Mexico City, January 22, 2019 – Mexican authorities should immediately undertake a transparent and exhaustive investigation into the murder of community radio station director Rafael Murúa Manríquez, the Committee to Protect Journalists said today.
Murúa, 34, was the director of Radiokashana FM, a community radio station in the town of Santa Rosalía, in the northern state of Baja California Sur. According to news reports, his body was found on January 20 near an expressway approximately 25 miles north of Santa Rosalía.
The journalist had reported receiving threats several times in recent years, according to news reports, and since 2017 was enrolled a protection program sanctioned by the Federal Mechanism for the Protection of Human Rights Defenders and Journalists, which operates under the auspices of the Secretariat of the Interior.
“The shocking murder of yet another reporter under protection of the authorities makes it vital that Mexico’s federal government conduct a rigorous and transparent analysis of the effectiveness of its protection programs, and strengthen them wherever needed,” said Jan-Albert Hootsen, CPJ’s Mexico representative. “We call on federal and Baja California Sur state authorities to do everything in their power to bring the killers of Rafael Murúa to justice, and strengthen programs to protect reporters.”

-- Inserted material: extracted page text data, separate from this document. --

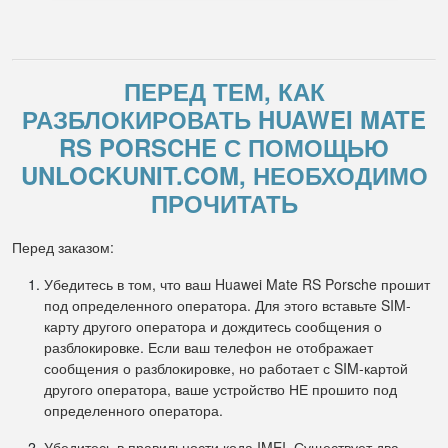
ПЕРЕД ТЕМ, КАК
РАЗБЛОКИРОВАТЬ HUAWEI MATE
RS PORSCHE С ПОМОЩЬЮ
UNLOCKUNIT.COM, НЕОБХОДИМО
ПРОЧИТАТЬ
Перед заказом:
Убедитесь в том, что ваш Huawei Mate RS Porsche прошит
под определенного оператора. Для этого вставьте SIM-
карту другого оператора и дождитесь сообщения о
разблокировке. Если ваш телефон не отображает
сообщения о разблокировке, но работает с SIM-картой
другого оператора, ваше устройство НЕ прошито под
определенного оператора.
Убедитесь в правильности кода IMEI. Существует два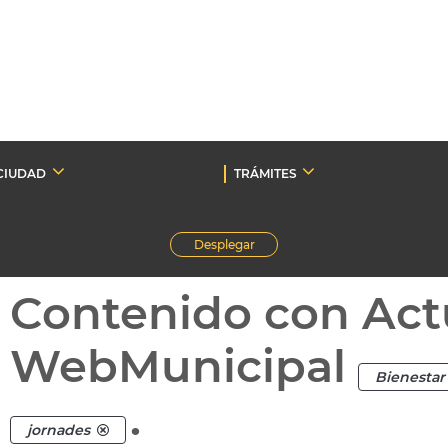
CIUDAD
TRÁMITES
Desplegar
Contenido con Act
WebMunicipal
Bienestar 
.
jornades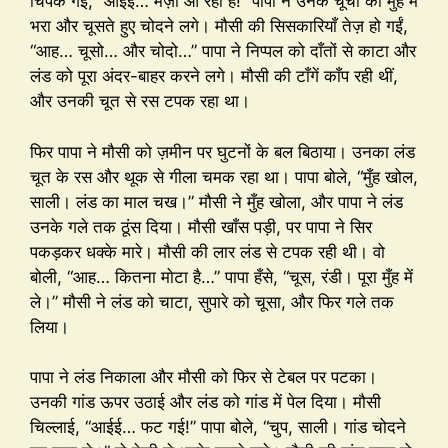
चिपक गई, “आईई… मज़ा आ रहा है!” पापा ने उनके चूचों को मुँह में
भरा और चूसते हुए चोदने लगे। मौसी की सिसकारियाँ तेज़ हो गईं,
“आह… चूसो… और चोदो…” पापा ने निप्पल को दाँतों से काटा और
लंड को पूरा अंदर-बाहर करने लगे। मौसी की टाँगें काँप रही थीं,
और उनकी चूत से रस टपक रहा था।
फिर पापा ने मौसी को ज़मीन पर घुटनों के बल बिठाया। उनका लंड
चूत के रस और थूक से गीला चमक रहा था। पापा बोले, “मुँह खोल,
साली। लंड का माल चख।” मौसी ने मुँह खोला, और पापा ने लंड
उनके गले तक ठूंस दिया। मौसी खाँस पड़ी, पर पापा ने सिर
पकड़कर धक्के मारे। मौसी की लार लंड से टपक रही थी। वो
बोली, “आह… कितना मोटा है…” पापा हँसे, “चूस, रंडी। पूरा मुँह में
ले।” मौसी ने लंड को चाटा, सुपारे को चूसा, और फिर गले तक
लिया।
पापा ने लंड निकाला और मौसी को फिर से टेबल पर पटका।
उनकी गांड ऊपर उठाई और लंड को गांड में पेल दिया। मौसी
चिल्लाई, “आईई… फट गई!” पापा बोले, “चुप, साली। गांड चोदने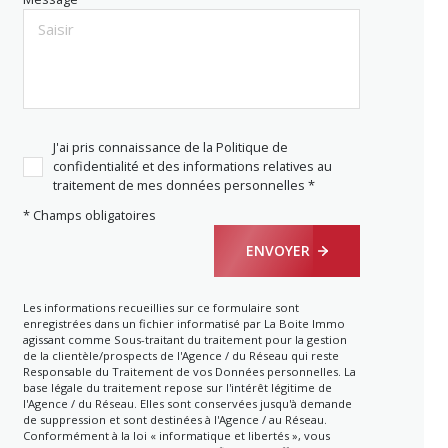
J'ai pris connaissance de la Politique de
confidentialité et des informations relatives au
traitement de mes données personnelles *
* Champs obligatoires
ENVOYER
Les informations recueillies sur ce formulaire sont
enregistrées dans un fichier informatisé par La Boite Immo
agissant comme Sous-traitant du traitement pour la gestion
de la clientèle/prospects de l'Agence / du Réseau qui reste
Responsable du Traitement de vos Données personnelles. La
base légale du traitement repose sur l'intérêt légitime de
l'Agence / du Réseau. Elles sont conservées jusqu'à demande
de suppression et sont destinées à l'Agence / au Réseau.
Conformément à la loi « informatique et libertés », vous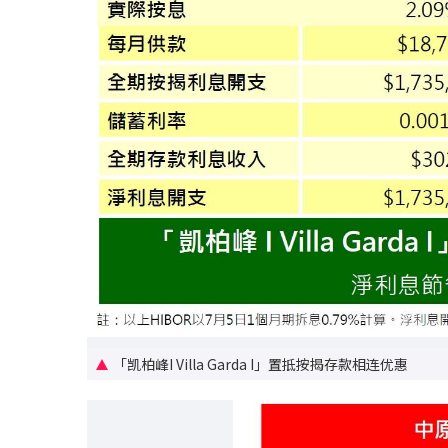
「凯柏峰I Villa Garda I」置抵按揭存款相连优惠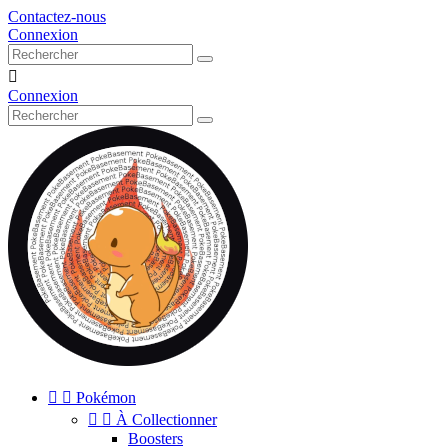
Contactez-nous
Connexion

Connexion


Pokémon


À Collectionner
Boosters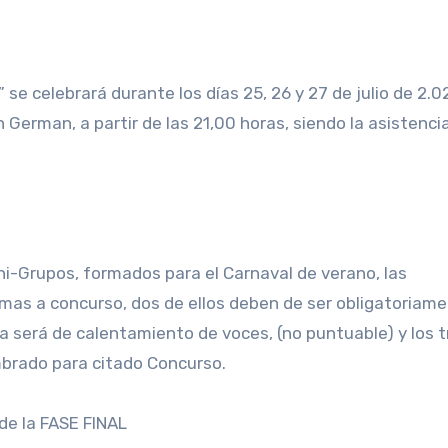
se celebrará durante los días 25, 26 y 27 de julio de 2.02
 German, a partir de las 21,00 horas, siendo la asistencia
Mini-Grupos, formados para el Carnaval de verano, las
emas a concurso, dos de ellos deben de ser obligatoriam
ma será de calentamiento de voces, (no puntuable) y los t
mbrado para citado Concurso.
de la FASE FINAL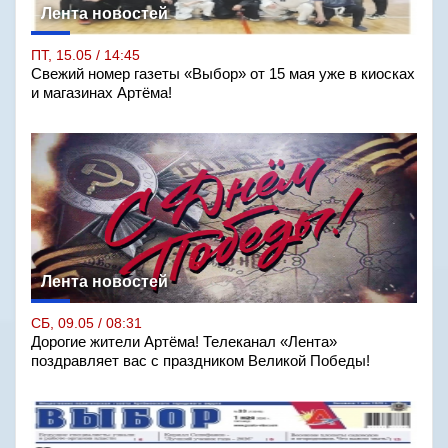
Лента новостей
ПТ, 15.05 / 14:45
Свежий номер газеты «Выбор» от 15 мая уже в киосках
и магазинах Артёма!
Лента новостей
СБ, 09.05 / 08:31
Дорогие жители Артёма! Телеканал «Лента»
поздравляет вас с праздником Великой Победы!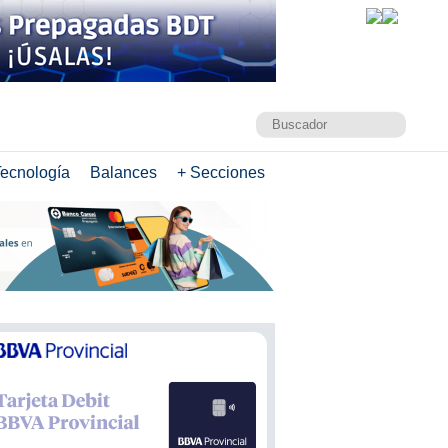
ecnología
Balances
+ Secciones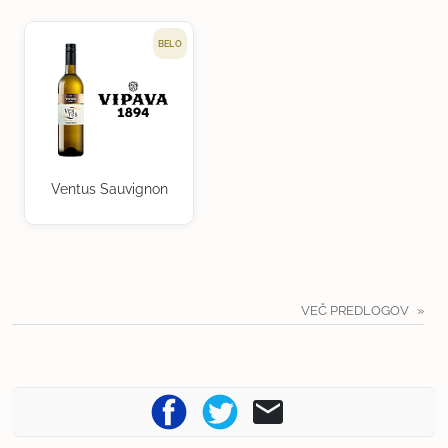
BELO
Ventus Sauvignon
VEČ PREDLOGOV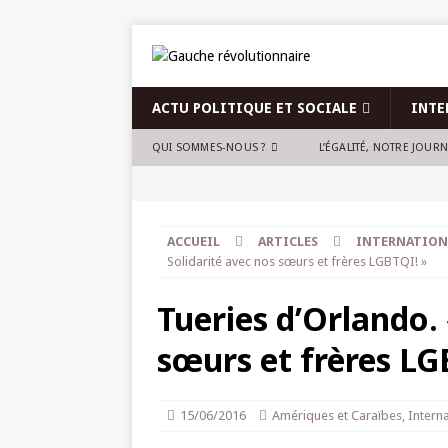
ACTU POLITIQUE ET SOCIALE
INTE
QUI SOMMES-NOUS ?
L’ÉGALITÉ, NOTRE JOUR
ACCUEIL
ARTICLES
INTERNATION
Solidarité avec nos sœurs et frères LGBTQI! »
Tueries d’Orlando. 
sœurs et frères LG
15/06/2016
Amériques et Caraïbes
,
Interna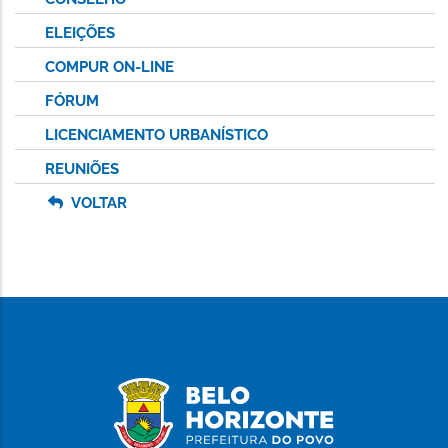
ELEIÇÕES
COMPUR ON-LINE
FÓRUM
LICENCIAMENTO URBANÍSTICO
REUNIÕES
VOLTAR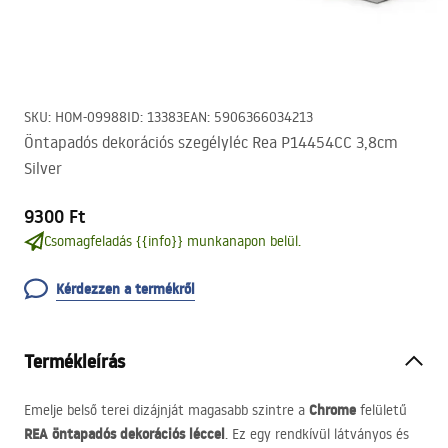
SKU
:
HOM-09988
ID
:
13383
EAN
:
5906366034213
Öntapadós dekorációs szegélyléc Rea P14454CC 3,8cm
Silver
9300 Ft
Csomagfeladás {{info}} munkanapon belül.
Kérdezzen a termékről
Termékleírás
Chrome
Emelje belső terei dizájnját magasabb szintre a
felületű
REA
öntapadós dekorációs léccel
. Ez egy rendkívül látványos és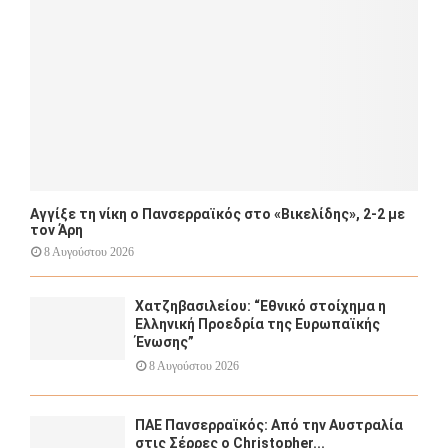
H
Αγγίξε τη νίκη ο Πανσερραϊκός στο «Βικελίδης», 2-2 με
τον Άρη
8 Αυγούστου 2026
Χατζηβασιλείου: “Εθνικό στοίχημα η
Ελληνική Προεδρία της Ευρωπαϊκής
Ένωσης”
8 Αυγούστου 2026
ΠΑΕ Πανσερραϊκός: Από την Αυστραλία
στις Σέρρες ο Christopher...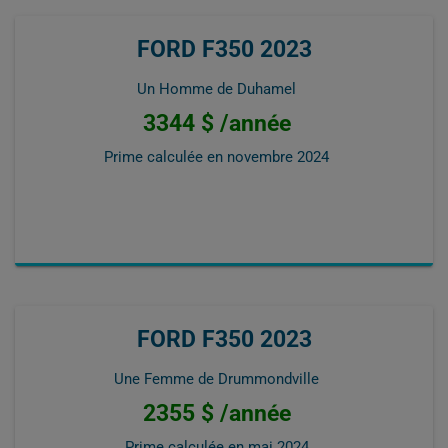
FORD F350 2023
Un Homme de Duhamel
3344 $ /année
Prime calculée en
novembre 2024
FORD F350 2023
Une Femme de Drummondville
2355 $ /année
Prime calculée en
mai 2024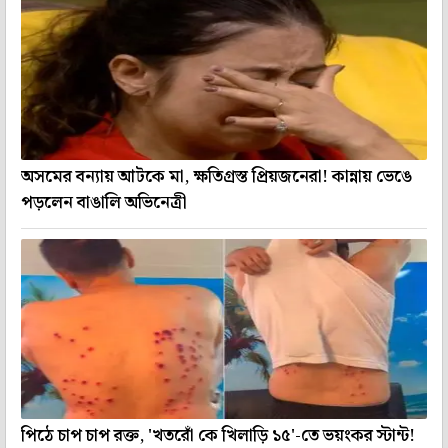
অসমের বন্যায় আটকে মা, ক্ষতিগ্রস্ত প্রিয়জনেরা! কান্নায় ভেঙে
পড়লেন বাঙালি অভিনেত্রী
পিঠে চাপ চাপ রক্ত, 'খতরোঁ কে খিলাড়ি ১৫'-তে ভয়ংকর স্টান্ট!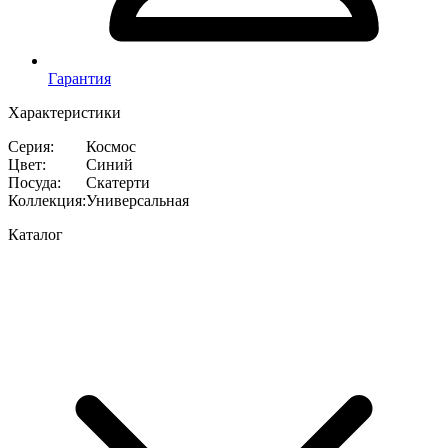
Гарантия
Характеристики
Серия
:
Космос
Цвет
:
Синий
Посуда
:
Скатерти
Коллекция
:
Универсальная
Каталог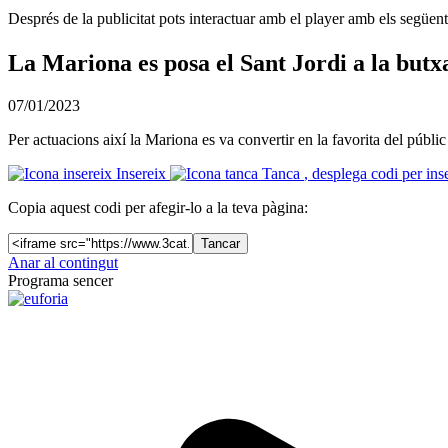
Després de la publicitat pots interactuar amb el player amb els següen
La Mariona es posa el Sant Jordi a la but
07/01/2023
Per actuacions així la Mariona es va convertir en la favorita del públ
Insereix
Tanca
, desplega codi per ins
Copia aquest codi per afegir-lo a la teva pàgina:
Tancar
Anar al contingut
Programa sencer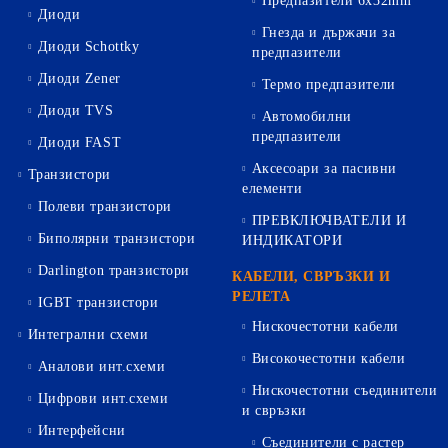
Предпазители 6х32mm
Диоди
Гнезда и държачи за
Диоди Schottky
предпазители
Диоди Zener
Термо предпазители
Диоди TVS
Автомобилни
предпазители
Диоди FAST
Аксесоари за пасивни
Транзистори
елементи
Полеви транзистори
ПРЕВКЛЮЧВАТЕЛИ И
Биполярни транзистори
ИНДИКАТОРИ
Darlington транзистори
КАБЕЛИ, СВРЪЗКИ И
РЕЛЕТА
IGBT транзистори
Нискочестотни кабели
Интегрални схеми
Високочестотни кабели
Аналови инт.схеми
Нискочестотни съединители
Цифрови инт.схеми
и свръзки
Интерфейсни
Съединители с растер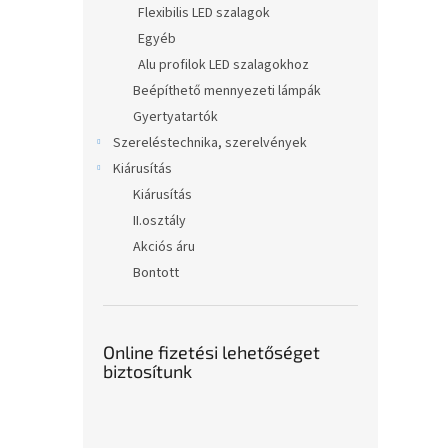
Flexibilis LED szalagok
Egyéb
Alu profilok LED szalagokhoz
Beépíthető mennyezeti lámpák
Gyertyatartók
Szereléstechnika, szerelvények
Kiárusítás
Kiárusítás
II.osztály
Akciós áru
Bontott
Online fizetési lehetőséget
biztosítunk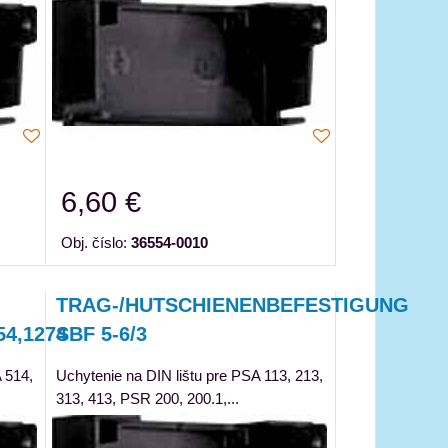
6,60 €
Obj. číslo:
36554-0010
TRAG-/HUTSCHIENENBEFESTIGUNG
54,1274
SBF 5-6/3
 514,
Uchytenie na DIN lištu pre PSA 113, 213,
313, 413, PSR 200, 200.1,...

According to a joint statement released on January 21 by the Mexican chapters of the World Association of Community Broadcasters (AMARC), an international umbrella organization of community radio stations, and press freedom group Article 19, Murúa had last been in touch with a family member in the evening of January 19. At 2 a.m. on January 20, the same family member was told that the reporter had been abducted. The identities of the family member and whoever informed them of Murúa’s abduction were withheld in the statement, citing concern for their safety.
The Baja California Sur state prosecutor’s office released a statement to the press via WhatsApp on January 21. The statement said that Murúa’s body exhibited several wounds, without specifying what kind of weapon might have inflicted them. The statement made no mention of a possible motive for the murder or whether authorities had any leads on who was responsible.
Murúa was assigned protective measures by the Federal Mechanism for the Protection of Human Rights Defenders and Journalists in June 2017, after he received threatening messages from an alleged member of a criminal gang, according to the joint statement. The statement said that the threats focused on his reporting on a local criminal case and demanded that he publish negative articles about the Mexican navy, which is heavily involved in combating organized crime.
On November 14, 2018, Murúa wrote in a blog post that he had received death threats from an official in the municipal government of Mulegé, a town in Baja California Sur, after he criticized Mulegé Mayor Felipe Prado’s security policies on his personal Facebook page on October 29.
Calls by CPJ to the Mulegé municipal government for comment went unanswered.
Murúa had been the director of Radiokashana FM since 2016, when the broadcaster obtained a federal license, and had become involved in the project the year before, according to Irina Vázquez, who heads the Mexican chapter of AMARC. The station’s website is currently offline and CPJ was unable to retrieve its recent broadcasts, although the station is still active.
An official from the Federal Mechanism for the Protection of Human Rights Defenders and Journalists confirmed to CPJ on January 21 that Murúa was enrolled in a protection program. The official declined to provide additional details about the nature of the protective measures, and asked to remain anonymous because they were not authorized to speak on the matter. Such programs provide journalists with a variety of protective measures such as bodyguards, a panic button, and security systems at their residences and offices.
Mexico is the most dangerous country in the Western Hemisphere for journalists. At least four reporters were killed in Mexico in direct reprisal for their work in 2018, according to CPJ research. CPJ is also investigating the motives of a further six killings of journalists in the country that year.